*Task brief*: Would you write out every entry exactly, but without the pictures?

*Supplied entries*:
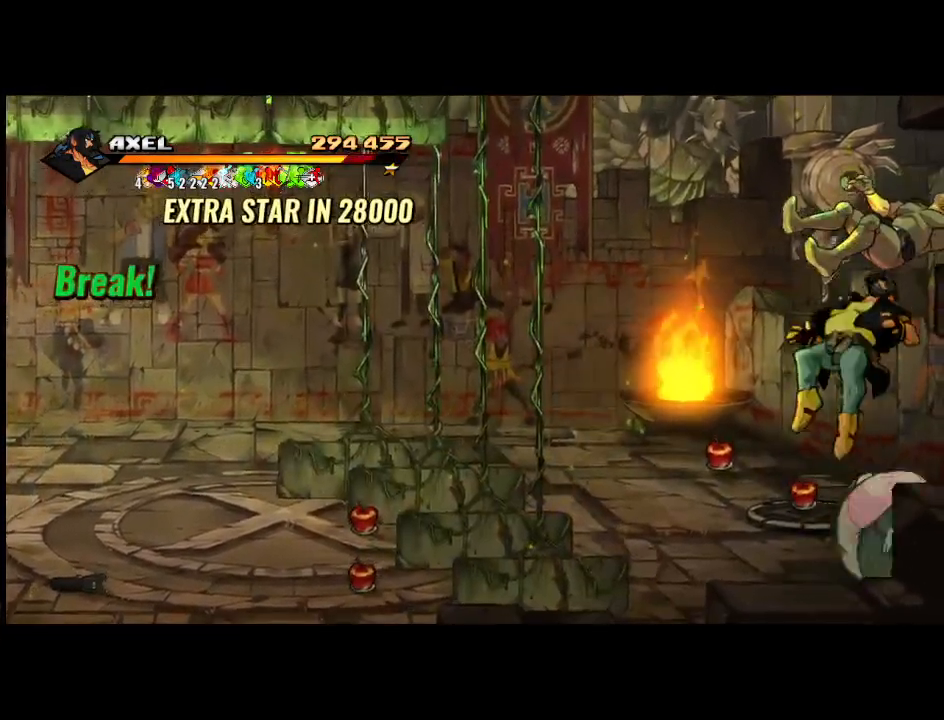
{"buttons": ["DPAD_LEFT"], "events": [[50, "DPAD_LEFT", "up"], [283, "A", "down"], [417, "DPAD_LEFT", "down"], [483, "A", "up"]]}
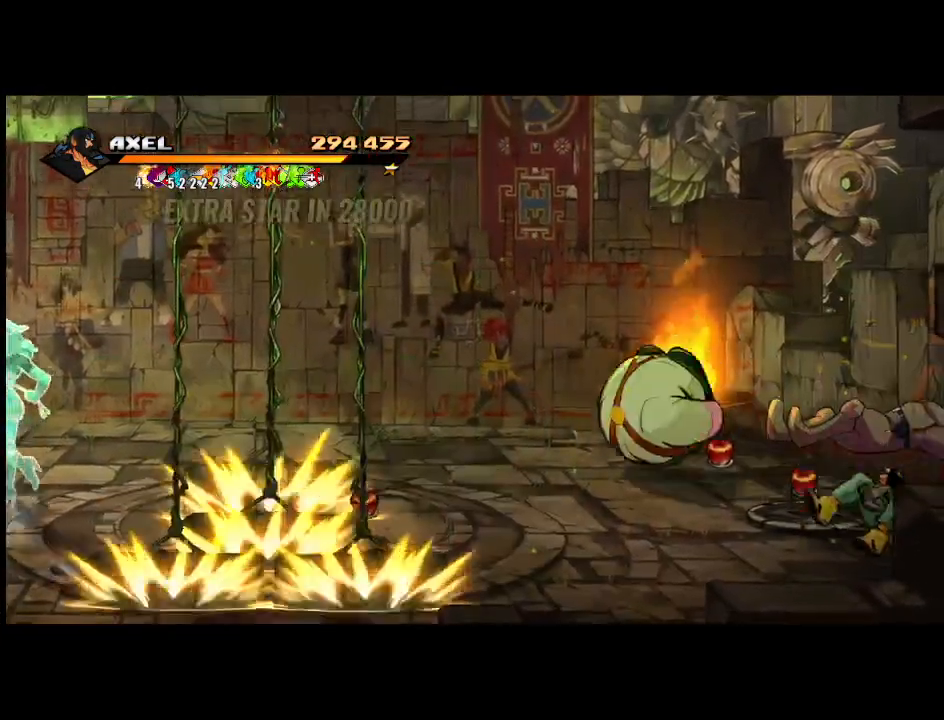
{"buttons": ["DPAD_LEFT"], "events": []}
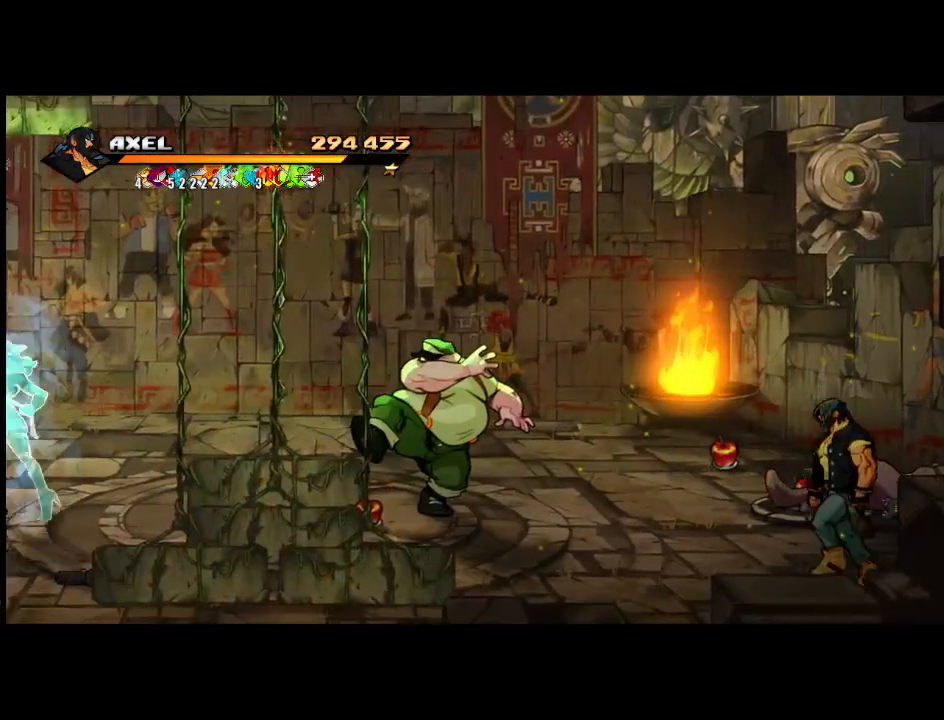
{"buttons": ["DPAD_UP", "DPAD_RIGHT"], "events": [[167, "DPAD_UP", "down"], [217, "DPAD_LEFT", "up"], [467, "DPAD_RIGHT", "down"]]}
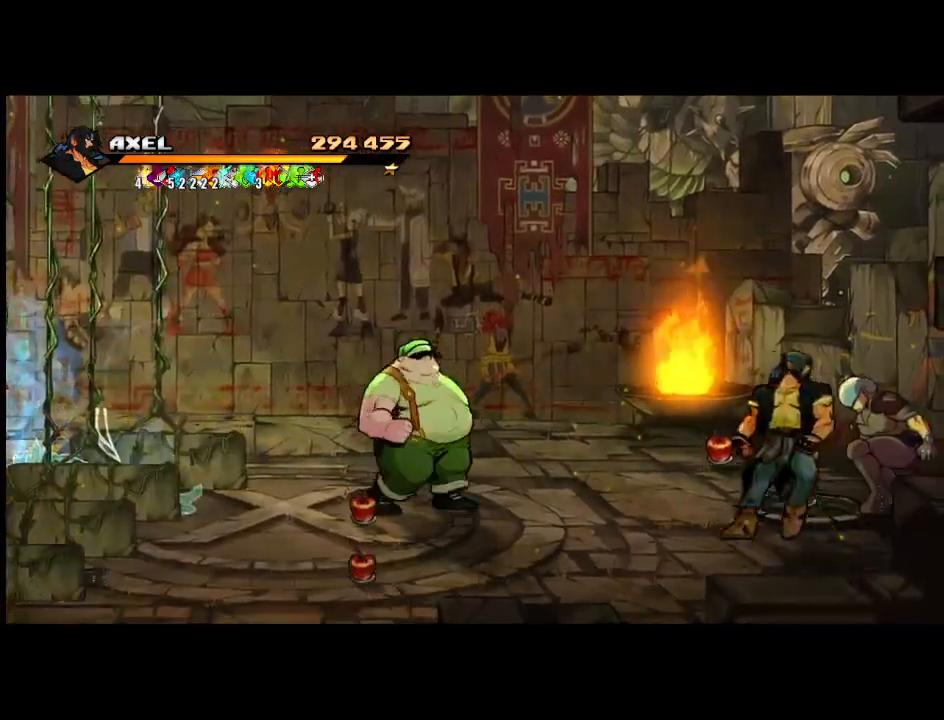
{"buttons": [], "events": [[150, "DPAD_UP", "up"], [150, "X", "down"], [200, "DPAD_RIGHT", "up"], [283, "X", "up"], [350, "X", "down"], [467, "X", "up"]]}
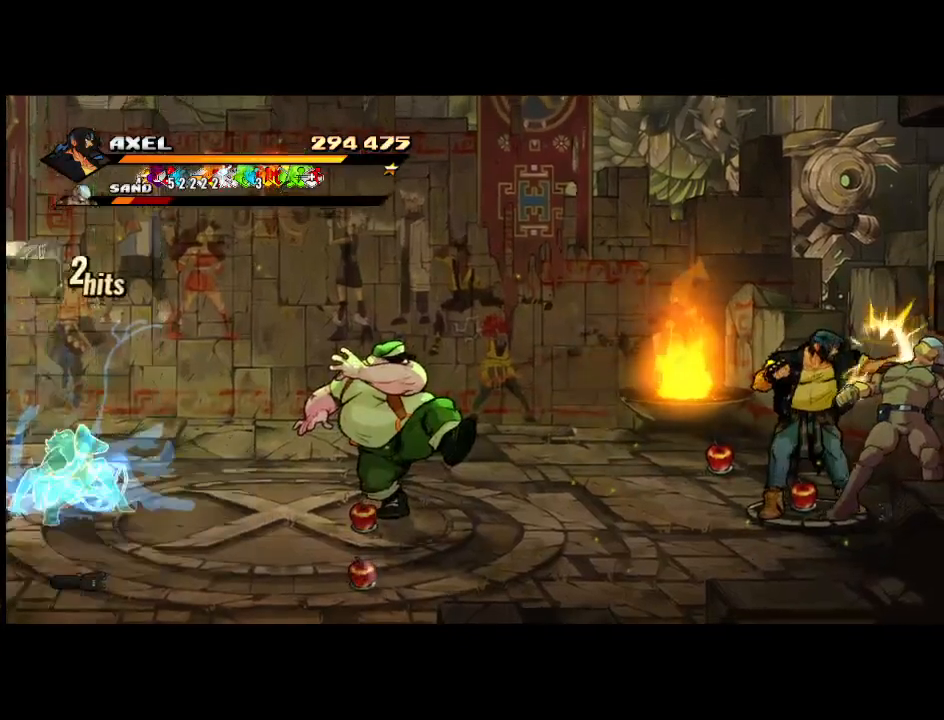
{"buttons": ["X", "DPAD_RIGHT"], "events": [[50, "X", "down"], [67, "DPAD_RIGHT", "down"], [183, "DPAD_RIGHT", "up"], [183, "X", "up"], [233, "DPAD_RIGHT", "down"], [267, "X", "down"], [350, "DPAD_RIGHT", "up"], [383, "X", "up"], [400, "DPAD_RIGHT", "down"], [467, "X", "down"]]}
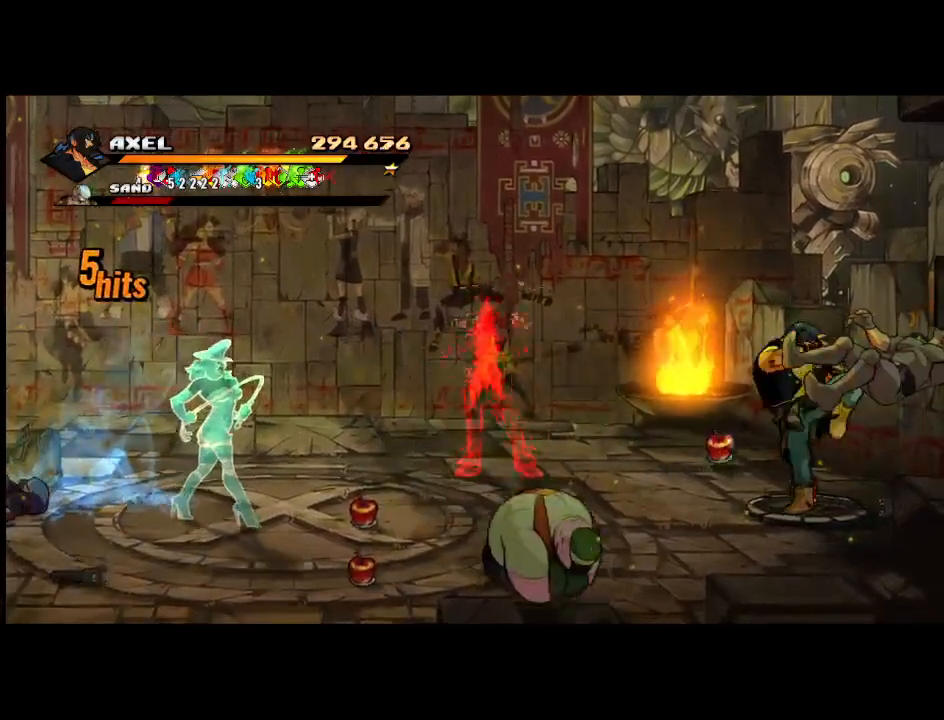
{"buttons": ["DPAD_RIGHT"], "events": [[17, "DPAD_RIGHT", "up"], [33, "DPAD_RIGHT", "down"], [83, "X", "up"], [150, "X", "down"], [317, "X", "up"], [433, "DPAD_RIGHT", "up"], [500, "DPAD_RIGHT", "down"]]}
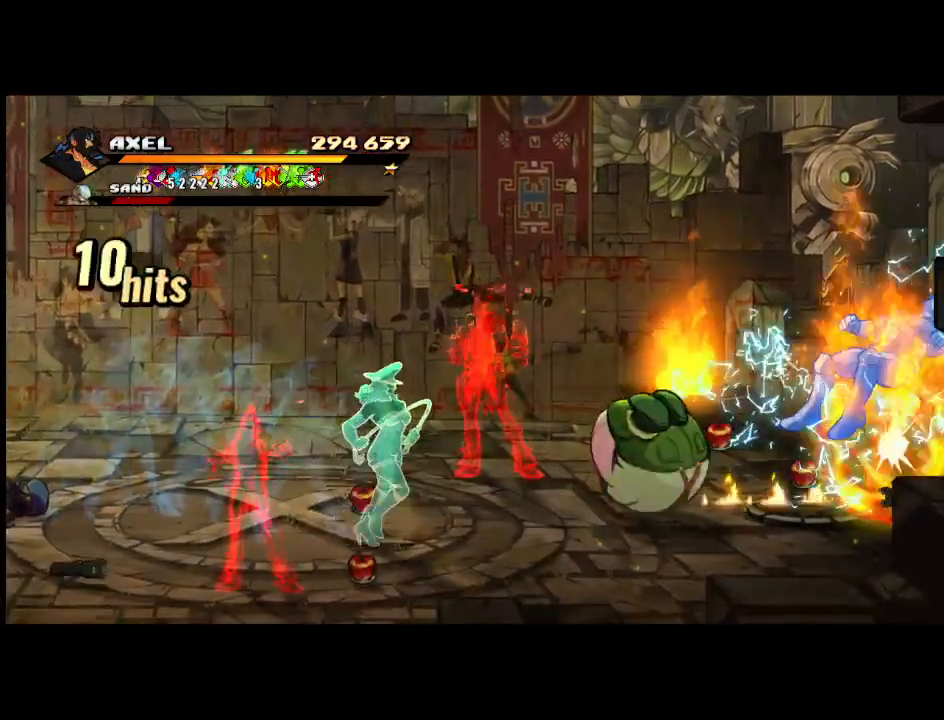
{"buttons": ["DPAD_LEFT"], "events": [[117, "DPAD_RIGHT", "up"], [433, "DPAD_LEFT", "down"]]}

*Exercise answer*:
{"buttons": ["DPAD_LEFT"], "events": [[50, "DPAD_LEFT", "up"], [283, "A", "down"], [417, "DPAD_LEFT", "down"], [483, "A", "up"]]}
{"buttons": ["DPAD_LEFT"], "events": []}
{"buttons": ["DPAD_UP", "DPAD_RIGHT"], "events": [[167, "DPAD_UP", "down"], [217, "DPAD_LEFT", "up"], [467, "DPAD_RIGHT", "down"]]}
{"buttons": [], "events": [[150, "DPAD_UP", "up"], [150, "X", "down"], [200, "DPAD_RIGHT", "up"], [283, "X", "up"], [350, "X", "down"], [467, "X", "up"]]}
{"buttons": ["X", "DPAD_RIGHT"], "events": [[50, "X", "down"], [67, "DPAD_RIGHT", "down"], [183, "DPAD_RIGHT", "up"], [183, "X", "up"], [233, "DPAD_RIGHT", "down"], [267, "X", "down"], [350, "DPAD_RIGHT", "up"], [383, "X", "up"], [400, "DPAD_RIGHT", "down"], [467, "X", "down"]]}
{"buttons": ["DPAD_RIGHT"], "events": [[17, "DPAD_RIGHT", "up"], [33, "DPAD_RIGHT", "down"], [83, "X", "up"], [150, "X", "down"], [317, "X", "up"], [433, "DPAD_RIGHT", "up"], [500, "DPAD_RIGHT", "down"]]}
{"buttons": ["DPAD_LEFT"], "events": [[117, "DPAD_RIGHT", "up"], [433, "DPAD_LEFT", "down"]]}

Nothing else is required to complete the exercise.